Hüseyin Alkan
İstanbul
İstanbul, pırıl pırıl bir güneşle parlıyor.
Havaalanından başlayan, sarı kırmızı çiçeklerle bezeli yol, çocuksu coşkusuyla şehre kadar peşimi bırakmıyor.
Camın öbür tarafında kendimi görüyorum. Yerdeyim. Çimlere basmakla kalmıyor, koklamadık gül bırakmıyorum.
20 yıl önce böyle güneşli bir havada terk ettiğim İstanbul beni anlayışla karşılıyor.
Seçim için izlenim toplayacağım.
Adet olduğu üzere sürücüye seçimler hakkında ne düşündüğünü sormadığımı fark ediyorum. Ama taksiyle değil, otobüsle geldiğimi ve şoförle konuşmanın yasak olduğunu hatırlıyorum.

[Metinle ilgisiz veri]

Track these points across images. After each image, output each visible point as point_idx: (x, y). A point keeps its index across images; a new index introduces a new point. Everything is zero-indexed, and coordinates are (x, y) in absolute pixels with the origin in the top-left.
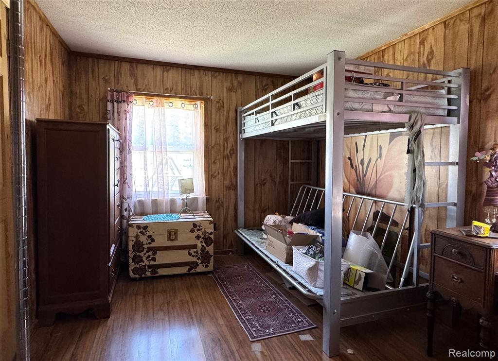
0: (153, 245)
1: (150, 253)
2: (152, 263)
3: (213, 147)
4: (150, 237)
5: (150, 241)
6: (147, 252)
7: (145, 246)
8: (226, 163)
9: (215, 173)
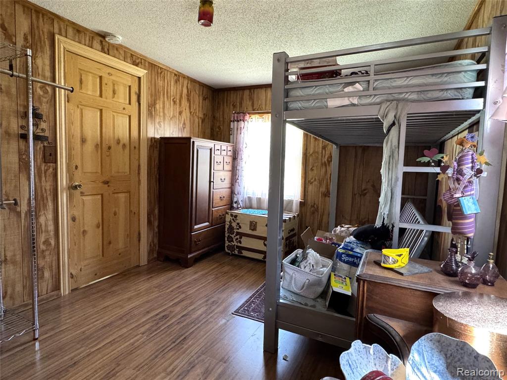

İstiklal'deyim. Emek Demokrasi ve Özgürlük Bloku'ndan bağımsız aday Sırrı Süreyya Önder'in standından broşür alıyorum. Bir gönüllüye neden Önder'e destek verdiklerini soruyorum. “Ben sosyalistim. Kürt değilim ama Kürtlerin haklarını savunduğu için” diyor.
Selahattin adlı bir başka gönüllü de aynı heyecanla cevap veriyor. Hemen yanındaki TKP standından aldığım broşür “Kardeş, Boyun Eğme” diyor.
Kürşat Akyol ile buluşacağız.
“Sıraselviler'den in, İlkyardım'ı geç, göreceksin” diyor. Sıraselviler'den iniyorum ama İlkyardım'ı geçemiyorum. Dar sokaklardan iniyorum.
Kapısında eski bavullar olan antikacıları geçiyorum. Antikacıdan daha eski bir dükkanın önündeki oturan adama yöneliyorum.
Firuz Ağa camiini soracağım ama daha sormadan “Bilmiyorum” diyor. Usanmış anlaşılan, ama ben yine de içimden soruyorum. Sokağı döner dönmez, Firuz Ağa Cami'nin dibindeki kahvede büyük bir kalabalıkla karşılaşıyorum. Kürşat dışında, bütün İstanbul orada. Kimse seçim konuşmuyor.
Kürşat'ın evindeyiz. Güneş batmak üzere. Taksiciyle konuşamadığımı yeniden hatırlıyorum. 'İstanbul Taksiciler Birliği Başkanı'yla konuşayım' diyorum. Bayram Hacıhaliloğlu 'Burası uzak' diyor ve telefonla konuşmayı öneriyor. Seçimlerden ne beklediklerini ve İstanbul trafiğini soruyorum:
“İstanbul'da 18 bin taksi var. Ama korsan taksilerin sayısı 100 binden fazla.
"Başbakan sadece korsan taksilerin değil, taksicilerin de cezalandırılması için yasa yapma sözü verdi. İstanbul trafiği belki iyiye gitmiyor ama kötüye de gitmiyor.
"AK Parti'ye iki kez dava açmış biri olarak haklarını yememek lazım. Yaptıkları ortada. Diğer partilerin İstanbul trafiği için bir projesini görmedim. 52 memlekete gittim. Her bir milyon nüfusa bin taksi düşmesi lazım. Bizde taksi sayısı fazla. Her gün trafiğe 600 araç çıkıyor. Buna rağmen toplamda araç sayımız az, yollarımız daha fazla olmasına rağmen trafikte çok fazla vakit kaybediyoruz. Bu yeterince park yeri olmamasından ve sürücülerin kurallara uymamasından kaynaklanıyor.”
Hacıhaliloğlu telefonu kapatırken “Ben onca yıllık taksiciyim. Ama toplu ulaşım araçlarını tercih ediyorum” diyor.
Akşam otele dönüyorum. Kahvedeki sessiz kalabalığı akşam televizyonda seçim tartışırken buluyorum.